• **TASK REQUIREMENTS**:
• 1. In the piece on open-hearted atheists below, shorten the paragraph that begins "Our pews (or chairs, or whatever!)" and keep its main facts.
• 2. Transcribe the passage of the piece on open-hearted atheists from "Personally, I think" up to and including "gods) do not exist.".

I believe I shall never know, as Einstein once said, ‘what the old one thinks,” or weather or not the old one even exists to catch my house of steel and cards when it sways.  Perhaps I believe people have a better chance of feeling the truth than of knowing it, of responding honestly to the impulses of the heart than those of the mind.  And so I am not an atheist. 

But, as James Luther Adams said, “there is nothing more beautiful than an atheist with an open heart.”  Nothing more beautiful.  There is nothing more beautiful than an atheist with an open heart who, once having let go of God’s hand, reaches out to the world with his or her own. 

Our pews (or chairs, or whatever!) are full of such people, and it is just such people who hold great responsibility for making Unitarianism and consequently Unitarian Universalism what it is today, the godless many who sacrificed much to found our congregations on the assumption that freedom, reason and tolerance were the pillars of religion rather than devotion or piety.  The shoulders of giants upon which we stand are in some large measure the shoulders of the open hearted atheists who fought through the better part of the 20th century to make real a religion where one didn’t have to check their critical and thinking mind at the door to gain admittance. 

The religious life of the open hearted atheist invites us all to see sunlight, almost tangible enough to grab, to recognize with awe that particles of dust that were once embedded in the rock of Mars are floating past our face each morning, natural-born star-stuff in the air we are breathing.  Wonder of wonders, the open hearted atheist thinks.  I am lonely, but I am not alone.  I am swimming in this cosmos, the untamed and untrammeled soup of spirit and star and element and earth, and I do not need Jesus or any other anointed one to open my eyes to the developing miracle of this flesh-filled moment. 

            This is belief, faith, wonder, awe, reverence for all that is precious, and it is very much present in a belief system which holds that the world is so wondrous that God’s smooth-handed divine sanction is utterly inconsequential.  In the lived experience of an open hearted atheist, the middle-man between the world and the human being has been swept away.   

                I am no atheist.  Mine is a faith that includes devotion and mystery and at least the enduring possibility of an elephant in the trunk.  Mine is a faith that usually but not always includes the word “God,” but I strive and I hope that we all can strive, to be open-hearted, generous of spirit and large of heart.        

              I don’t worry too much about who’s in what category – who’s an atheist, who’s a theist, who’s an earth-centered polytheist with a splash of Buddhist philosophy thrown in.  What I’m attentive to and hopeful for is that each of us can see in one another an open hearted atheist, a theist who also dares to question, and an earth centered polytheist with a splash of Buddhism who doesn’t look down their nose at those of us who don’t know our chakras from our belly buttons.    

One Response to “Athiests With Open Hearts”

  1. Steve Caldwell Says:

    Personally, I think you’re lumping all atheists into the “strong atheist” category.

    To borrow from Wikipedia, “Strong atheism is the explicit affirmation that gods do not exist. Weak atheism includes all other forms of non-theism.”

    I don’t think we can say for certain that a god (or gods) do not exist.

    But I know of no instance where reasonable people have rejected a workable naturalistic explanation for how some part of our world works in favor of a supernatural one.

    The trend in history has been for the power of god (or gods) to shrink as we learn more about the world.

    Because of this trend, the neighborhood of weak atheism and agnosticism makes the most sense for me.

• **DATA EXTRACTS**:
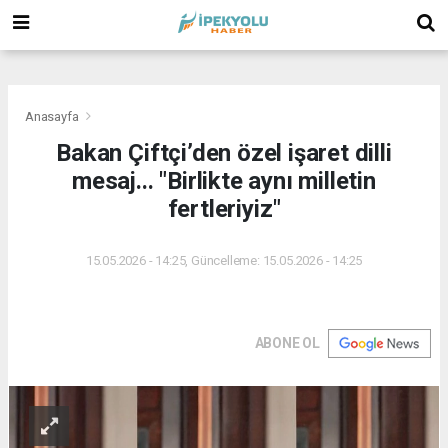
(
(
(
Anasayfa
Bakan Çiftçi’den özel işaret dilli
mesaj... "Birlikte aynı milletin
fertleriyiz"
15.05.2026 - 14:25, Güncelleme: 15.05.2026 - 14:25
ABONE OL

• **LIST OF ANSWERS**:
• 1. Congregations are full of open-hearted atheists, and they did much to make Unitarianism, and so Unitarian Universalism, what it is today. Many of these godless people sacrificed a great deal to found congregations. They did so believing that freedom, reason and tolerance, rather than devotion or piety, were the pillars of religion. Through much of the 20th century they fought for a religion where no one had to leave their critical, thinking mind at the door. Today's members stand in large part on their shoulders.

• 2.
Personally, I think you’re lumping all atheists into the “strong atheist” category.

    To borrow from Wikipedia, “Strong atheism is the explicit affirmation that gods do not exist. Weak atheism includes all other forms of non-theism.”

    I don’t think we can say for certain that a god (or gods) do not exist.